Code Monkey home page Code Monkey logo

shiftleft-tinkergraph-gremlin's Introduction

Build Status Maven Central

ShiftLeft TinkerGraph

This is Fork of Apache TinkerGraph that uses uses 70% less memory (for our use case, ymmv) and implements a strict schema validation. Related blog article on ShiftLeft Blog

Usage

  1. add a dependency to the latest published artifact on maven central
  2. extend SpecializedTinkerVertex for vertices and SpecializedTinkerEdge for edges
  3. create instances of SpecializedElementFactory.ForVertex and SpecializedElementFactory.ForEdge and pass them to TinkerGraph.open

The repository contains examples for the grateful dead graph and there is a full test setup that uses them. 2) and 3) are basically boilerplate and therefor good candidates for code generation.

Other than that, it's a minimally invasive operation, because all other graph and traversal APIs remain the same, i.e., you won't need to change any of your queries. We didn't encounter a single issue when we deployed this into production.

Motivation and context

The main difference is that instead of generic HashMaps we use specific structures as per your domain. To make this more clear, let's look at the main use cases for HashMaps in TinkerGraph:

  1. allow any vertex and any edge to have any property (basically a key/value pair, e.g., foo=42). To achieve this, each element in the graph has a Map<String, Property>, and each property is wrapped inside a HashMap$Node, see TinkerVertex and TinkerEdge.
  2. TinkerGraph allows to connect any two vertices by any edge. Therefor each vertex holds two Map<String, Set<Edge>> instances (one for incoming and one for outgoing edges), where the String refers to the edge label.

Being generic and not enforcing a schema makes complete sense for the default TinkerGraph - it allows users to play without restrictions and build prototypes. Once a project is more mature though, chances are you have a good understanding of your domain and can define a schema, so that you don't need the generic structure any more and can save a lot of memory.

Using less memory is not the only benefit, though: knowing exactly which properties a given element can have, of which type they are and which edges are allowed on a specific vertex, helps catching errors very early in the development cycle. Your IDE can help you to build valid (i.e., schema conforming) graphs and traversals. If you use a statically-checked language, your compiler can find errors that would otherwise only occur at runtime. Even if you are using a dynamic language you are better off, because you'll get an error when you load the graph, e.g., by setting a property on the wrong vertex type. This is far better than getting invalid results at query time, when you need to debug all the way back to a potentially very simple mistake. Since we already had a loosely-defined schema for our code property graph, this exercise helped to complete and strengthen it.

» **Task 1**
From the ShiftLeft TinkerGraph page, quote the text between "Being generic and" and "lot of memory.", inclusive.
» **Task 2**
Answer each question from the ShiftLeft TinkerGraph page:
(a) By how much less memory does the fork use, according to the page?
(b) Which class is extended for vertices, and which for edges?
(c) In the default TinkerGraph, what does each vertex hold in order to connect to other vertices by edges?
» **Task 3**
List every step given under the "Usage" heading of the ShiftLeft TinkerGraph page.

» **Recorded data**
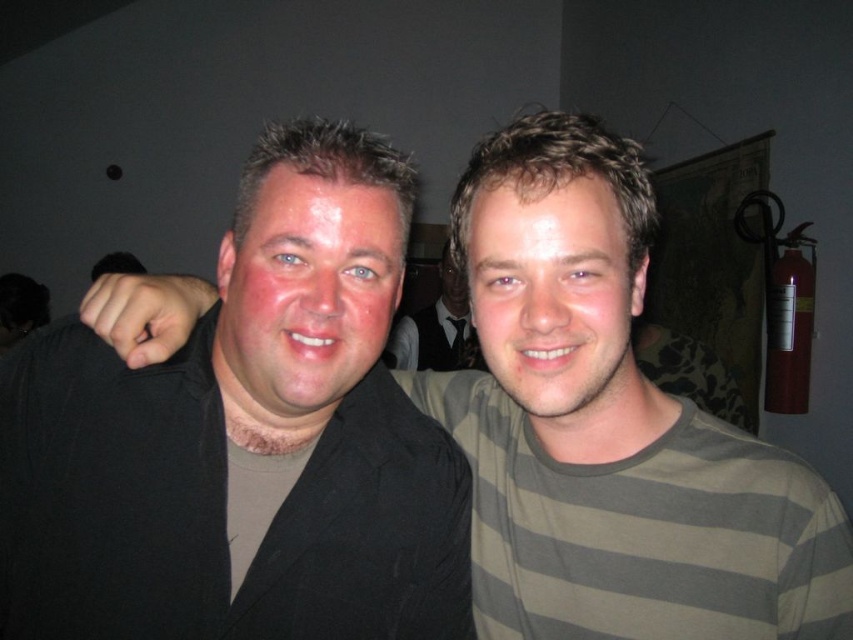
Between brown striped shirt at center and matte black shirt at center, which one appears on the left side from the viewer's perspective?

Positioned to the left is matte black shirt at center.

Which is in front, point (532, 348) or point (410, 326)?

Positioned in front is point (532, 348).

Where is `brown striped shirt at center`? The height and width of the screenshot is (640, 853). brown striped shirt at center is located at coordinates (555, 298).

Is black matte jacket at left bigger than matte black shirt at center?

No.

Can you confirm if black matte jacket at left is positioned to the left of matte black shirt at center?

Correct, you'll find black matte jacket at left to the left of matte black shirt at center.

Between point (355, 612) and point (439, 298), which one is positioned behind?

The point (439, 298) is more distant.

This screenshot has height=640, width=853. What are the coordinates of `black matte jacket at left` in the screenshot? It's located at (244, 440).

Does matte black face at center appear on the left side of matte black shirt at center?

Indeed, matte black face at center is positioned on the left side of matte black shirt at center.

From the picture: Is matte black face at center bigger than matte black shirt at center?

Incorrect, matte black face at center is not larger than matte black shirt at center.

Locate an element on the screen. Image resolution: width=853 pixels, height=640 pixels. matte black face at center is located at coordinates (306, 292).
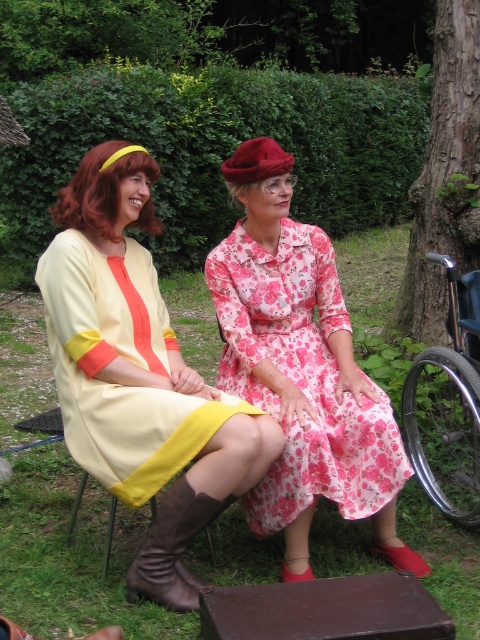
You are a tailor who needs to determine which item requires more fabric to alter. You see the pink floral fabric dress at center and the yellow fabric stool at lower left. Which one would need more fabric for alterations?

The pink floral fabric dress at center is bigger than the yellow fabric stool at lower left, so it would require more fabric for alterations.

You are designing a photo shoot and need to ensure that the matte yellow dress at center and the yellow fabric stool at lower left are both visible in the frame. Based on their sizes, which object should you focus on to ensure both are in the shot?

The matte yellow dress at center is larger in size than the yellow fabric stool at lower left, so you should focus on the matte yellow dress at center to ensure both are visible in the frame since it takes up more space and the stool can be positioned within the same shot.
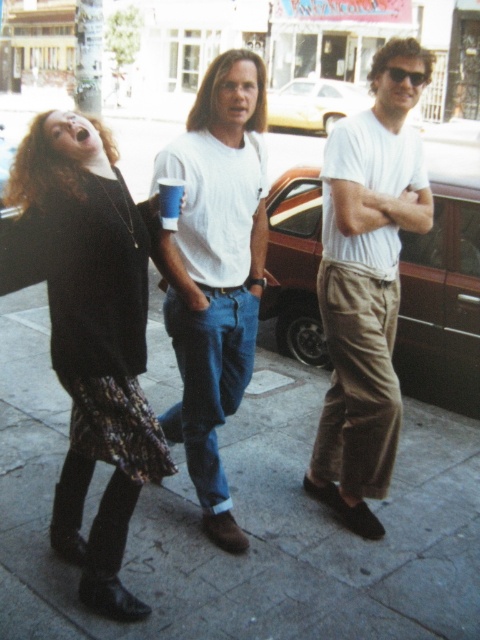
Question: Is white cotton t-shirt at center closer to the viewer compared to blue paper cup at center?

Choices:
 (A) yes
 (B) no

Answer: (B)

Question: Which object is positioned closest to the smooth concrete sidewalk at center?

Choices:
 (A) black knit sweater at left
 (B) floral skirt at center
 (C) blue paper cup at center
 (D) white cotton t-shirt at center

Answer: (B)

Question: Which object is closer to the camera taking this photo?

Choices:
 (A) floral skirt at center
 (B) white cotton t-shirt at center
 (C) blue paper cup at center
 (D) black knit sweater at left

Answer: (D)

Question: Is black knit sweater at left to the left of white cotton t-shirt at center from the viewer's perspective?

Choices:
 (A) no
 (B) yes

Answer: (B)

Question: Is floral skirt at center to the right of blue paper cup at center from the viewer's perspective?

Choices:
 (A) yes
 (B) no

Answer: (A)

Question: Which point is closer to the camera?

» **Your solution 1**
Being generic and not enforcing a schema makes complete sense for the default TinkerGraph - it allows users to play without restrictions and build prototypes. Once a project is more mature though, chances are you have a good understanding of your domain and can define a schema, so that you don't need the generic structure any more and can save a lot of memory.

» **Your solution 2**
(a) 70% less memory (for their use case).
(b) SpecializedTinkerVertex for vertices and SpecializedTinkerEdge for edges.
(c) Two Map<String, Set<Edge>> instances, one for incoming and one for outgoing edges, where the String refers to the edge label.

» **Your solution 3**
1. Add a dependency to the latest published artifact on Maven Central.
2. Extend SpecializedTinkerVertex for vertices and SpecializedTinkerEdge for edges.
3. Create instances of SpecializedElementFactory.ForVertex and SpecializedElementFactory.ForEdge and pass them to TinkerGraph.open.